• Pamir Highway

    August 9 in Tajikistan ⋅ ☀️ 27 °C

    Par le corridor du Wakhan, sur la deuxième plus haute route carrossable du monde, et toujours le long de la frontière afghane, nous poursuivons en direction de Douchanbé. Entre nous et l’Afghanistan, le Panj, qui dessine la frontière sur plusieurs centaines de kilomètres avant de rejoindre l’Amou-Daria.
    Sur l’autre rive, un chemin nous accompagne tout le long. Au bord de l’eau à des moments, taillé dans une paroi presque verticale à d’autres. Quelques maisons, de rares champs coincés entre le fleuve et la montagne ou improbablement accrochés à la pente. Puis plus rien.
    De notre côté, quelques rares villages, des militaires tadjiks, fusil en bandoulière, surveillent la rive afghane. De nouvelles barrières sont en construction presque tout le long, rappel discret que cette frontière magnifique reste aussi un axe sensible du trafic de drogue.
    La route reste fidèle au Pamir: poussière, cailloux, tôle ondulée et quelques morceaux de goudron gardant le vague souvenir de temps meilleurs. Au bord de la route, à l’ombre des rares arbres, des femmes, des enfants et des hommes ou femmes âgés attendent un minibus, travaillent dans les champs ou font leur lessive dans les rivières.
    Le décor change à chaque virage: des montagnes immenses, presque nues, le Panj en contrebas et l’Afghanistan juste en face. Nous passons quelques nuits dans ce paysage, au bord d’une rivière ou sur un plateau où le silence est absolu. À plus de 3’000 mètres, nous remplissons notre réservoir d’eau directement depuis une rivière parfaitement limpide. Par contre, évitons les quelques stations d’essence qui ne nous semblent pas très fiables; pas envie de purger un réservoir, et nous avons de la marge.
    Après Khorog, à la sortie du Wakhan, les routes s’améliorent, des tunnels sont en construction, mais leur achèvement semble repoussé à une date incertaine. Nous continuons donc sur des pistes de montagne étroites, sinueuses et poussiéreuses. À un endroit, des dizaines de camions ouzbeks, tadjiks et chinois se retrouvent coincés, incapables d’avancer ou de reculer, et les discussions sont en cours, décousues, mais ils vont bien finir par trouver une solution 😄. Rétroviseurs rentrés, nous réussissons à nous faufiler à quelques centimètres de la tôle d’un côté et du précipice de l’autre.

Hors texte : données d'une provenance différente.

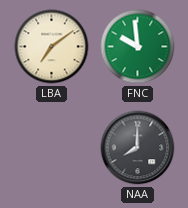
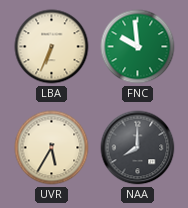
LBA: 7:09 -> 6:34
UVR: none -> 5:35
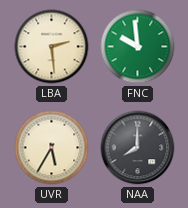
LBA: 6:34 -> 2:29
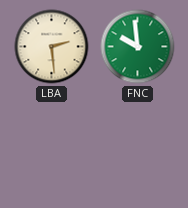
UVR: 5:35 -> none
NAA: 8:00 -> none
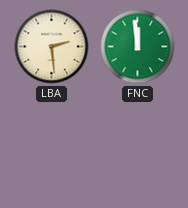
FNC: 9:59 -> 11:59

    Peu à peu, nous perdons de l’altitude et les champs réapparaissent. Par contre, les températures prennent l’ascenseur et avoisinent à nouveau les 30 degrés. Nous trouvons une route qui fait un détour par la montagne et trouvons notre bivouac dans un champ fraîchement moissonné à 2’000 mètres. Le propriétaire nous explique fièrement l’étendue de ses terres avant de nous souhaiter la bienvenue. Au loin, dans la douce lumière de fin de journée, les moissonneuses-batteuses avancent à flanc de colline, enveloppées dans leur nuage de poussière qui dérive lentement à travers le paysage, poussé par le vent.
    Après les hauts plateaux du Pamir, le Wakhan et des jours de pistes, nous retrouvons doucement les cultures, les machines et les hommes. Douchanbé se rapproche. Le Pamir reste derrière nous, mais ses images, les regards et le bruit du vent, eux, restent gravés dans notre mémoire.